Paul Weaver | Lightrocket | Getty Images
Lowe’s on Tuesday lowered its full-year sales outlook, after customers spent less on do-it-yourself projects and caused its fiscal third-quarter sales to tumble nearly 13% year over year.
The home improvement retailer said it now anticipates sales will total about $86 billion for the fiscal year. It had previously expected a range of $87 billion to $89 billion. It projects comparable sales will drop by about 5% this fiscal year, worse than a previously anticipated a decline of between 2% and 4%. The company expects adjusted earnings per share to be about $13, lower than its previously expected range of $13.20 to $13.60.
In a news release, CEO Marvin Ellison said the company felt a “greater-than-expected pullback” by customers on discretionary projects and big-ticket purchases. Yet he said its sales to home professionals, which are accounting for a growing share of its revenue, rose in the quarter. Those pros drive about 25% of its business.
He said the company, which sells Christmas trees and decorations, will next focus on “offering value and convenience this holiday season.”

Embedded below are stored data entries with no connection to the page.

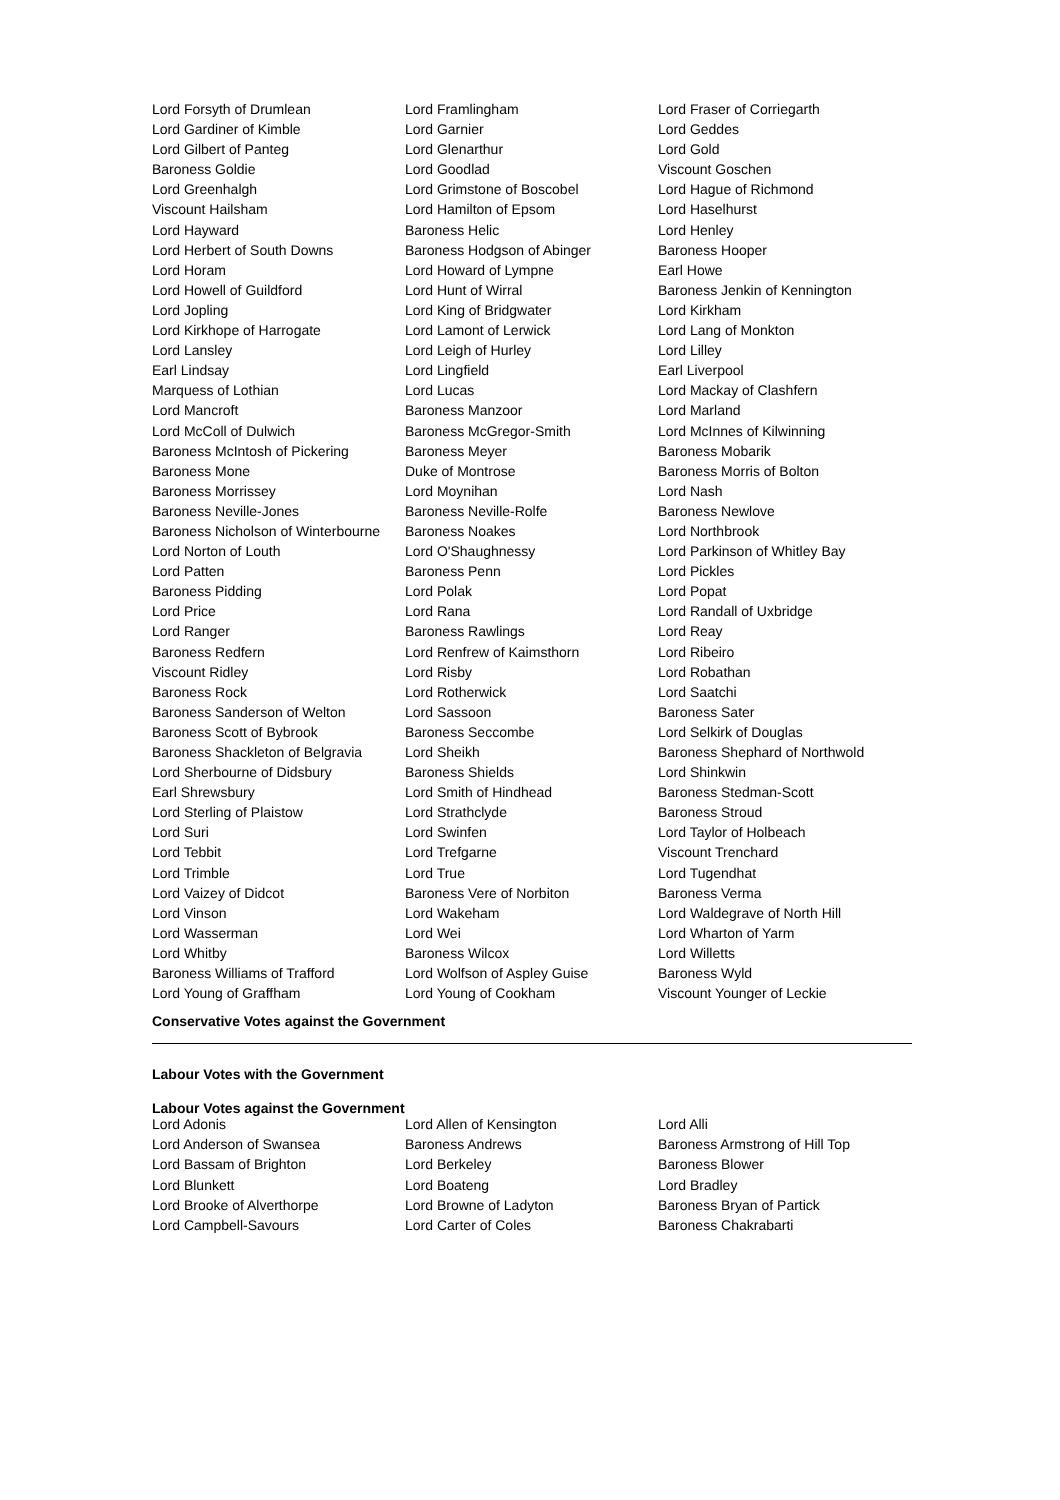| Lord Forsyth of Drumlean | Lord Framlingham | Lord Fraser of Corriegarth |
| Lord Gardiner of Kimble | Lord Garnier | Lord Geddes |
| Lord Gilbert of Panteg | Lord Glenarthur | Lord Gold |
| Baroness Goldie | Lord Goodlad | Viscount Goschen |
| Lord Greenhalgh | Lord Grimstone of Boscobel | Lord Hague of Richmond |
| Viscount Hailsham | Lord Hamilton of Epsom | Lord Haselhurst |
| Lord Hayward | Baroness Helic | Lord Henley |
| Lord Herbert of South Downs | Baroness Hodgson of Abinger | Baroness Hooper |
| Lord Horam | Lord Howard of Lympne | Earl Howe |
| Lord Howell of Guildford | Lord Hunt of Wirral | Baroness Jenkin of Kennington |
| Lord Jopling | Lord King of Bridgwater | Lord Kirkham |
| Lord Kirkhope of Harrogate | Lord Lamont of Lerwick | Lord Lang of Monkton |
| Lord Lansley | Lord Leigh of Hurley | Lord Lilley |
| Earl Lindsay | Lord Lingfield | Earl Liverpool |
| Marquess of Lothian | Lord Lucas | Lord Mackay of Clashfern |
| Lord Mancroft | Baroness Manzoor | Lord Marland |
| Lord McColl of Dulwich | Baroness McGregor-Smith | Lord McInnes of Kilwinning |
| Baroness McIntosh of Pickering | Baroness Meyer | Baroness Mobarik |
| Baroness Mone | Duke of Montrose | Baroness Morris of Bolton |
| Baroness Morrissey | Lord Moynihan | Lord Nash |
| Baroness Neville-Jones | Baroness Neville-Rolfe | Baroness Newlove |
| Baroness Nicholson of Winterbourne | Baroness Noakes | Lord Northbrook |
| Lord Norton of Louth | Lord O'Shaughnessy | Lord Parkinson of Whitley Bay |
| Lord Patten | Baroness Penn | Lord Pickles |
| Baroness Pidding | Lord Polak | Lord Popat |
| Lord Price | Lord Rana | Lord Randall of Uxbridge |
| Lord Ranger | Baroness Rawlings | Lord Reay |
| Baroness Redfern | Lord Renfrew of Kaimsthorn | Lord Ribeiro |
| Viscount Ridley | Lord Risby | Lord Robathan |
| Baroness Rock | Lord Rotherwick | Lord Saatchi |
| Baroness Sanderson of Welton | Lord Sassoon | Baroness Sater |
| Baroness Scott of Bybrook | Baroness Seccombe | Lord Selkirk of Douglas |
| Baroness Shackleton of Belgravia | Lord Sheikh | Baroness Shephard of Northwold |
| Lord Sherbourne of Didsbury | Baroness Shields | Lord Shinkwin |
| Earl Shrewsbury | Lord Smith of Hindhead | Baroness Stedman-Scott |
| Lord Sterling of Plaistow | Lord Strathclyde | Baroness Stroud |
| Lord Suri | Lord Swinfen | Lord Taylor of Holbeach |
| Lord Tebbit | Lord Trefgarne | Viscount Trenchard |
| Lord Trimble | Lord True | Lord Tugendhat |
| Lord Vaizey of Didcot | Baroness Vere of Norbiton | Baroness Verma |
| Lord Vinson | Lord Wakeham | Lord Waldegrave of North Hill |
| Lord Wasserman | Lord Wei | Lord Wharton of Yarm |
| Lord Whitby | Baroness Wilcox | Lord Willetts |
| Baroness Williams of Trafford | Lord Wolfson of Aspley Guise | Baroness Wyld |
| Lord Young of Graffham | Lord Young of Cookham | Viscount Younger of Leckie |
Conservative Votes against the Government
Labour Votes with the Government
Labour Votes against the Government
| Lord Adonis | Lord Allen of Kensington | Lord Alli |
| Lord Anderson of Swansea | Baroness Andrews | Baroness Armstrong of Hill Top |
| Lord Bassam of Brighton | Lord Berkeley | Baroness Blower |
| Lord Blunkett | Lord Boateng | Lord Bradley |
| Lord Brooke of Alverthorpe | Lord Browne of Ladyton | Baroness Bryan of Partick |
| Lord Campbell-Savours | Lord Carter of Coles | Baroness Chakrabarti |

Here’s how the company did for the fiscal third quarter ended Nov. 3:
- Earnings per share: $3.06, it was not immediately clear if it was comparable to the $3.03 analysts expected, according to consensus estimates from LSEG, formerly known as Refinitiv
- Revenue: $20.47 billion vs. $20.89 billion expected
Lowe’s, like its larger rival Home Depot, faces cooling demand as Americans’ huge, pandemic-fueled appetite for home improvement moderates and higher mortgage rates inject more uncertainty into the housing market.
In the third quarter, Lowe’s net income was $1.77 billion, or $3.06 per share, compared with $154 million, or 25 cents per share in the year-ago period. That quarter included a $2.1 billion impairment charge as the company left the Canadian market.
Net sales fell from $23.48 billion a year earlier.
Lowe’s competitor, Home Depot, beat Wall Street’s fiscal third-quarter earnings and revenue expectations last week, even as its sales fell 3% year over year. Home Depot said customers are still fixing up their homes, but noticed for the past several quarters that more of them are taking on smaller and less pricey projects.
Home Depot Chief Financial Officer Richard McPhail also said “the worst of the inflationary environment is behind us.”
Shares of Lowe’s have risen about 3% so far this year, but have trailed the approximately 18% gains of the S&P 500. The company’s stock closed on Monday at $204.44, bringing the company’s market value to nearly $118 billion.